I very much agree with the points that have been made about the need for any coherent transport strategy to take account of biofuels and, as my hon. Friend the Member for Mid-Norfolk (Mr. Simpson) said, for joined-up government on this important issue. I am particularly persuaded by the environmental arguments. We would all like to hear the Minister try to justify why liquefied petroleum gas, which is a fossil fuel, has a higher tax break than biofuels. No sensible person believes that that is justifiable. I am also powerfully impressed by the economic case.
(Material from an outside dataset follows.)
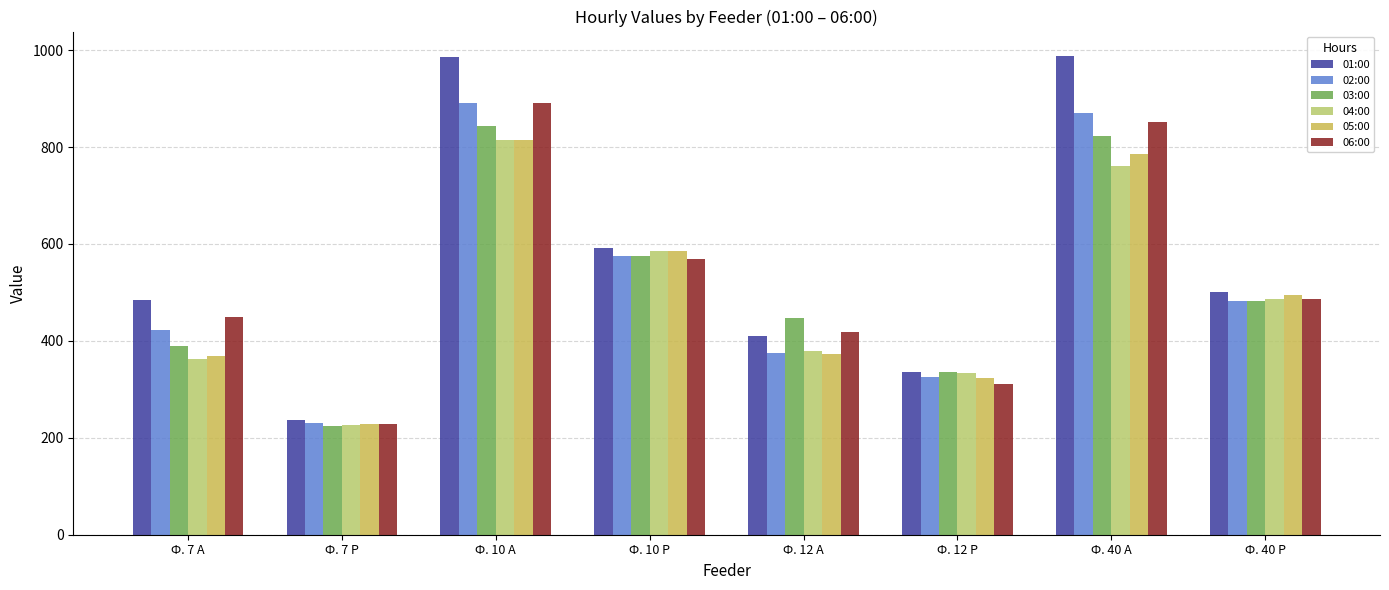

What is the sum of all 04:00 values?

3949.0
Such a strategy would be a huge benefit to farmers in my constituency, which has significant rural economic deprivation.

I want to expand slightly on the subject of fuel security, which has been touched on, and to ask the Minister some questions. Our notion of energy security presupposes more than one source, even for one type of energy supply. For example, we should not be dependent on imported oil only from the middle east and countries such as Iraq, Iran or Saudi Arabia. We should also be able to depend on imports from Latin America, Russia, Alaska and so on.

Energy security also requires diversity of types of supply, not just oil or natural gas, but sources such as wind and solar power. Why would anyone not want to add biofuels to that list? Does the Minister believe that a biofuels industry is necessary, not just desirable, in the United Kingdom? If the answer is yes, do the Government recognise that they have a responsibility to introduce policies to help to start such an industry, either by fiscal means, such as the escalator suggested by the hon. Member for Southampton, Test (Dr. Whitehead) or through other tax breaks? Which would be better?

Are the Government satisfied with the rather bizarre situation described by my right hon. Friend in which rape seed produced in Norfolk and elsewhere is exported to Germany to be turned into biofuels, only to be imported back into this country with the concomitant extra CO2 emissions that that causes, never mind the lack of benefit that could be accruing to an industry in this country and, as the hon. Member for North Norfolk (Norman Lamb) said, the extra jobs that would go with it, including in my constituency? If the Government are not satisfied with that bizarre situation and believe that a biofuels industry in the United Kingdom is necessary rather than just desirable, and that they have a responsibility to promote such an industry, will the Minister stand up and tell us what they intend to do about it?